第431話 迎撃戦開始
「それは確かにそうだけど、その単独で迎撃に向かうのは……」
「勿論私が行くつもりよ」
岬が少し戸惑いながら声を上げると星峰は強くそう言い切る。その声は戸惑っている岬の戸惑いを振り払わせようとしているようにも見える。その強気な声に圧倒されたのか、天之御は
「分かった。星峰に任せるよ。他の皆は万が一に備えて待機しておく」
と頷きながら言い、他の面々も無言でそれに納得する。
「ありがとう、じゃ、行ってくるわね」
星峰はそういうと転移妖術を使い、自らを戦場へと転移させる。それをみて空弧は
「星峰……」
と呟く。その声には明らかに心配の意味が込められていた。それを感じ取ったのか、天之御が
「空弧……やはり心配なの?」
と小声で話しかける。その囁くような小声に空弧は
「ええ、星峰の実力は私が一番よく知っているつもりです。でも今回裏で手引きしているであろう奴等の事も私が一番よく知っていると考えています。そう考えるとやはり、不安はありますね」
と天之御に返答を返す。その声は明らかに不安と心配が混ざっており、何時もの勢いはなかった。それ程今回の襲撃の裏を懸念しているのだろう。それを察したのかそうでないのか、涙名は
「やはり、生まれ故郷だから複雑なの?」
と敢えてその心理に踏み込む様な発言をする。
「え……一寸……」
それを聞いた途端、岬がその言葉が耳に入るのを阻止したいかのように声を上げる。だが空弧は
「いいえ、分かっているわ。いつまでも目を背けている訳には行かないもの。もし奴等が何か仕掛けてきたら、その時は……」
と険しい顔ながらも決意を表明する。だが天之御にはその顔は寧ろ重圧に潰されかねない危うさを感じさせる物に見えた。
一方、戦場となる森にワープした星峰の前方には既に人族部隊が迫りつつあった。その中には装甲車も確認でき、こちらが本命であるかもしれないという予測を立てるのは一瞬で済む。
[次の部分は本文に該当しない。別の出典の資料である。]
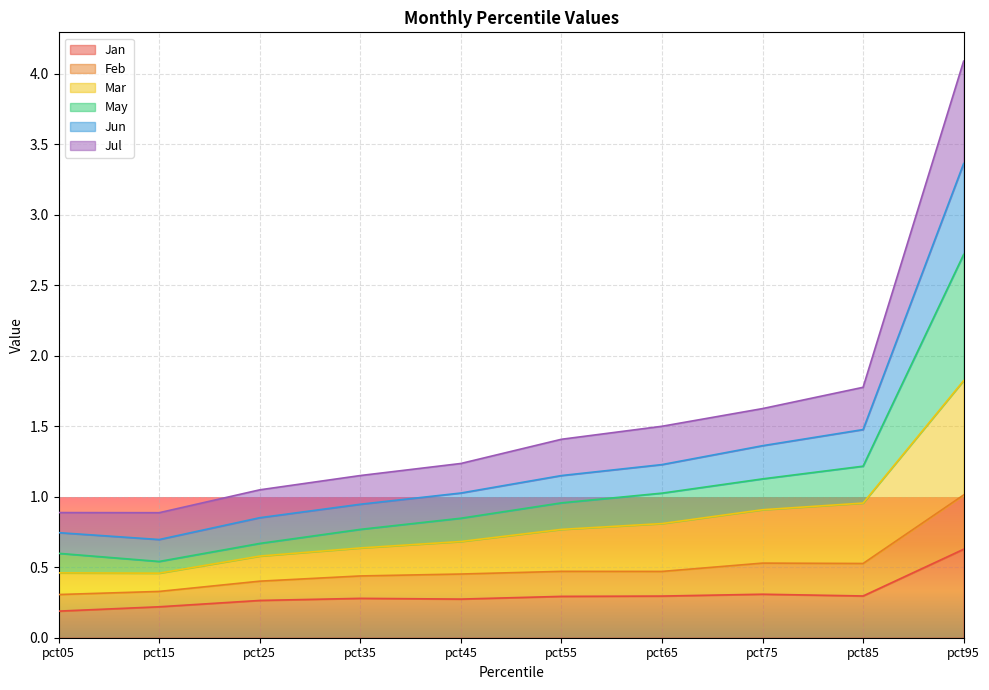

At which label does Jan reach its peak?

pct95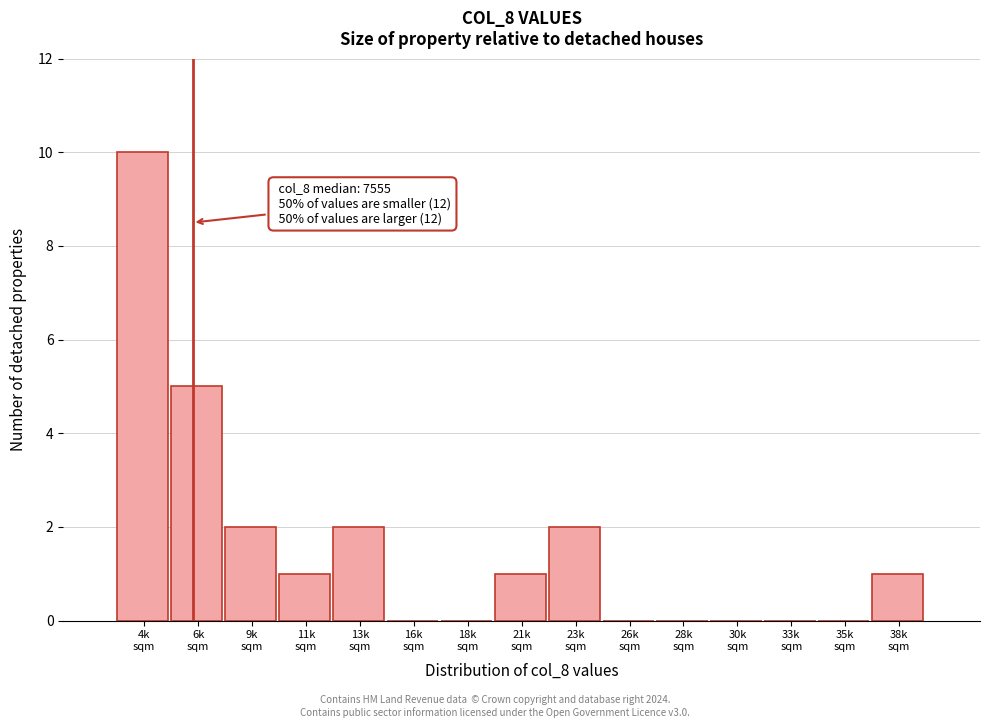

What is the sum of all values?

24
「これだけの部隊を送り込んでいるとなると敵は此処の地理を把握している可能性も高い。長引かせると不利になるわね」
星峰は状況をそう分析すると剣を抜き、人族部隊へと向かっていく。そして最前線の敵に対して
「狐妖剣術……紅玉の破断!!」
と言って赤く染め上げた剣を一回転させ、そのまま赤い斬撃として放って人族部隊を跳ね飛ばす。その斬撃は装甲車もそのまま両断し、侵攻していた人族部隊の出鼻を挫く。
「くっ、ここを潜れば我々の勝利だというのに……ええい、怯むな!!」
人族部隊は星峰の力を前にしても直向かって来る。それを見た星峰は
「あくまでもブントに従うのね!!」
と半分呆れた様な声で言い、迎え撃つ体制に入る。